From Sparse to Soft Mixtures of Experts
Joan Puigcerver, Carlos Riquelme, Basil Mustafa, Neil Houlsby
TL;DR
The paper tackles scaling limitations in sparse mixtures of experts by introducing Soft MoE, a fully differentiable routing mechanism that replaces hard token-to-expert assignments with soft, token-wise mixtures. This design preserves the benefits of MoEs—large capacity and selective expert computation—while eliminating token dropping and load-balancing pathologies, and it maintains tractable inference costs. Empirical results on vision tasks (e.g., JFT-4B pretraining and ImageNet variants) show Soft MoE substantially outperforming dense ViTs and traditional MoEs across upstream, few-shot, and fine-tuning metrics, with favorable training efficiency and robust scaling to hundreds of experts.

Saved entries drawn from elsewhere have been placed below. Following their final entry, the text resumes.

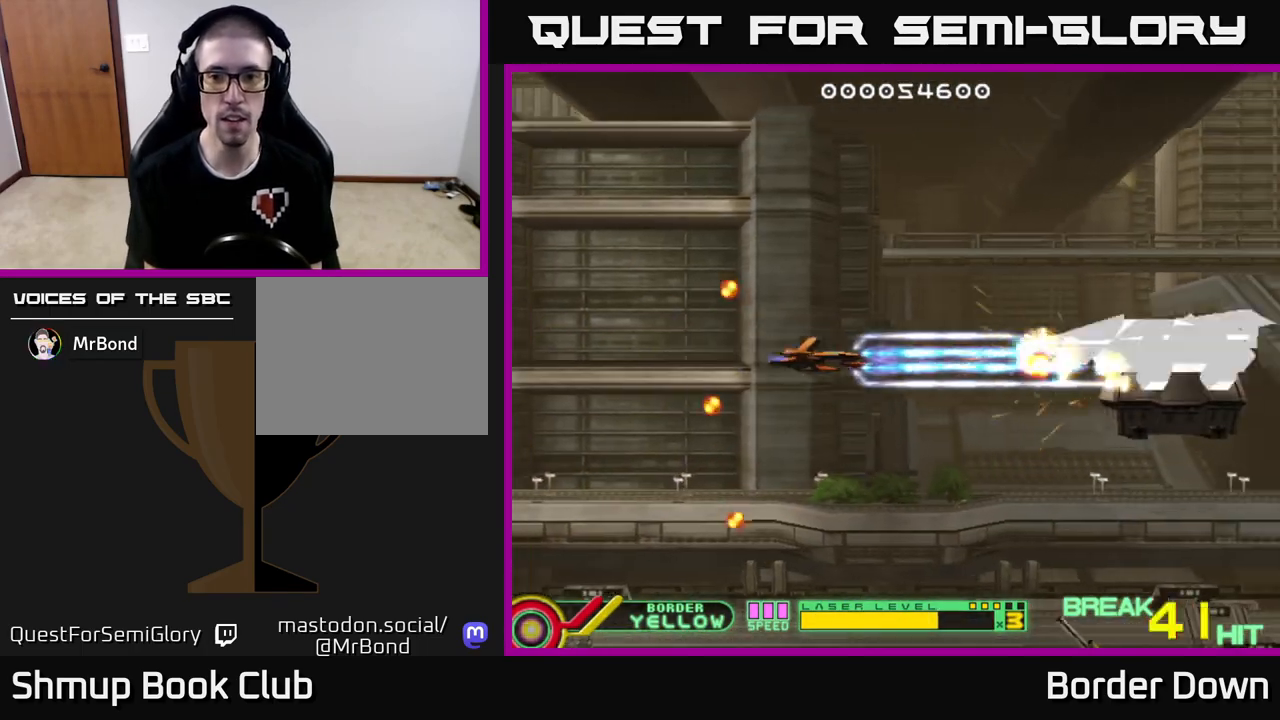
{"buttons": ["A", "DPAD_DOWN", "DPAD_LEFT"], "left_stick": "center", "right_stick": "center", "events": [[133, "DPAD_RIGHT", "up"], [150, "DPAD_LEFT", "down"], [167, "DPAD_DOWN", "down"], [317, "DPAD_LEFT", "up"], [333, "DPAD_RIGHT", "down"], [383, "DPAD_RIGHT", "up"], [450, "DPAD_LEFT", "down"]]}
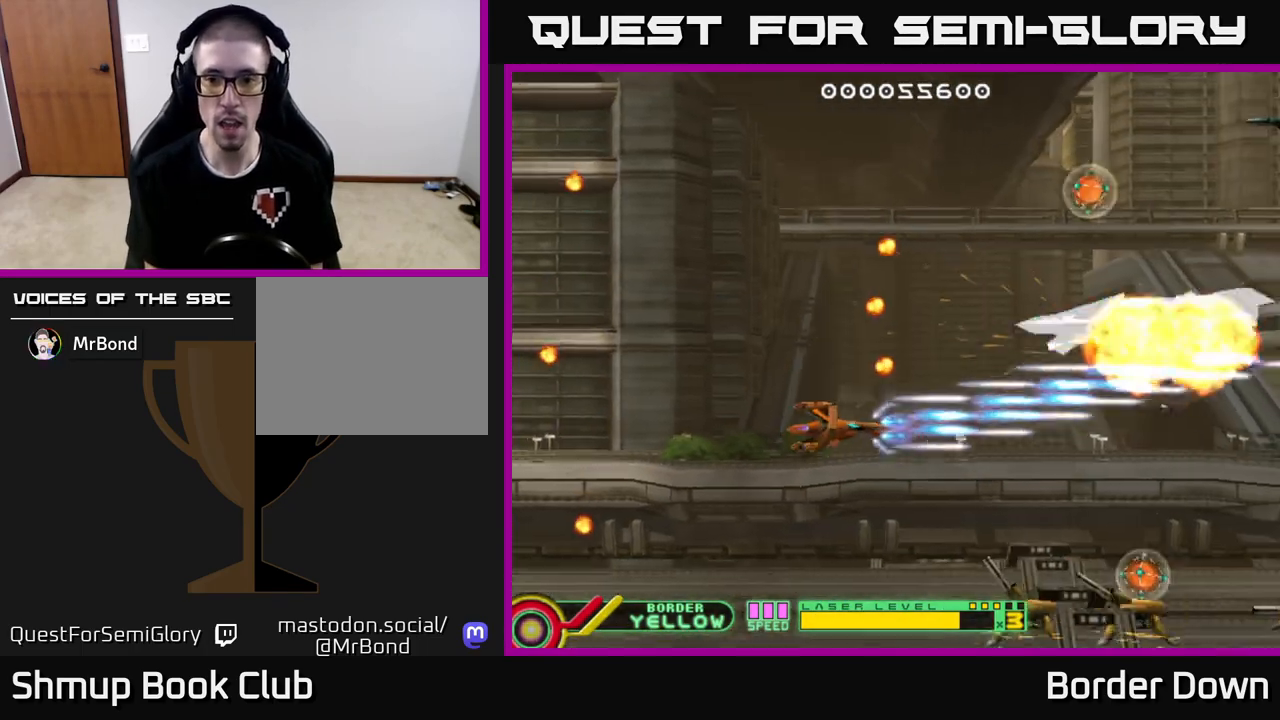
{"buttons": ["A", "DPAD_LEFT"], "left_stick": "center", "right_stick": "center", "events": [[17, "DPAD_LEFT", "up"], [367, "DPAD_DOWN", "up"], [367, "DPAD_LEFT", "down"]]}
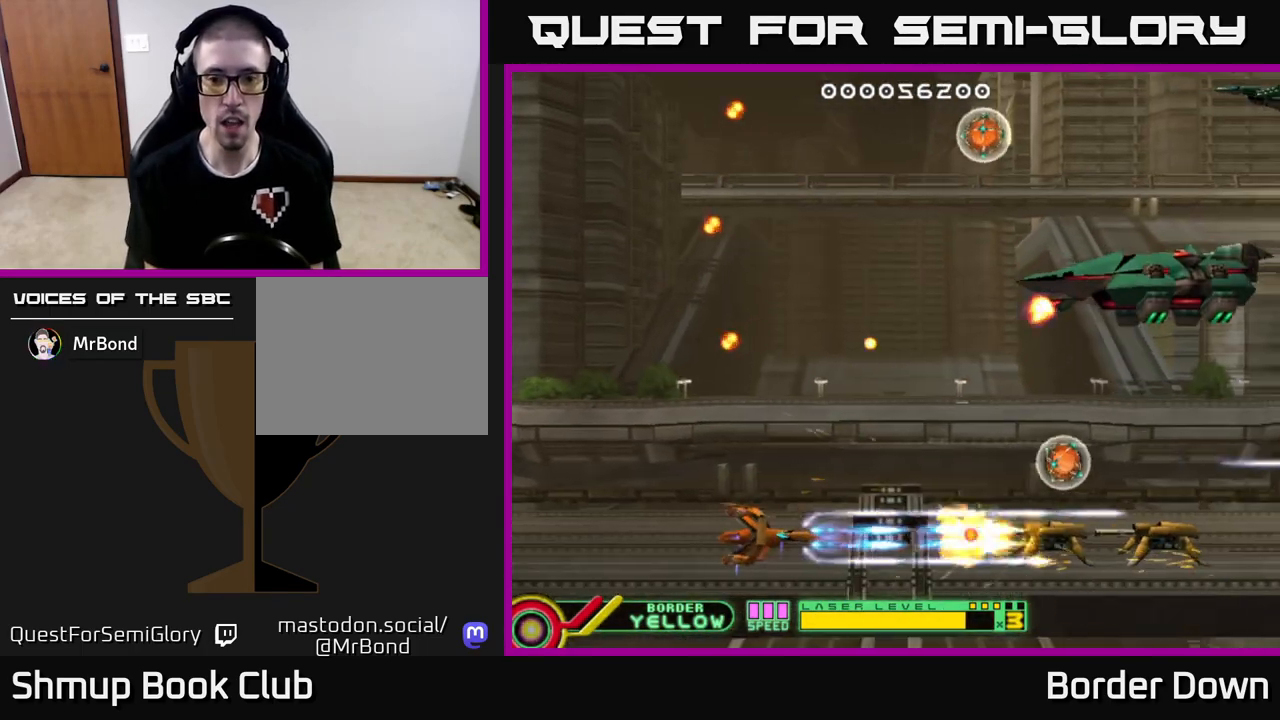
{"buttons": ["A", "DPAD_UP"], "left_stick": "center", "right_stick": "center", "events": [[133, "A", "up"], [133, "DPAD_LEFT", "up"], [133, "DPAD_UP", "down"], [150, "DPAD_RIGHT", "down"], [183, "A", "down"], [250, "A", "up"], [333, "A", "down"], [383, "A", "up"], [400, "DPAD_RIGHT", "up"], [450, "A", "down"]]}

The work also demonstrates versatility through contrastive learning on image-text data and analyzes design choices (slots, experts, routing patterns) to guide practical deployment. Overall, Soft MoE offers a scalable, differentiable alternative to discrete MoE routing that improves performance at comparable compute budgets, with broad applicability to vision and multimodal settings.
Abstract
Sparse mixture of expert architectures (MoEs) scale model capacity without significant increases in training or inference costs. Despite their success, MoEs suffer from a number of issues: training instability, token dropping, inability to scale the number of experts, or ineffective finetuning. In this work, we propose Soft MoE, a fully-differentiable sparse Transformer that addresses these challenges, while maintaining the benefits of MoEs. Soft MoE performs an implicit soft assignment by passing different weighted combinations of all input tokens to each expert. As in other MoEs, experts in Soft MoE only process a subset of the (combined) tokens, enabling larger model capacity (and performance) at lower inference cost. In the context of visual recognition, Soft MoE greatly outperforms dense Transformers (ViTs) and popular MoEs (Tokens Choice and Experts Choice). Furthermore, Soft MoE scales well: Soft MoE Huge/14 with 128 experts in 16 MoE layers has over 40x more parameters than ViT Huge/14, with only 2% increased inference time, and substantially better quality.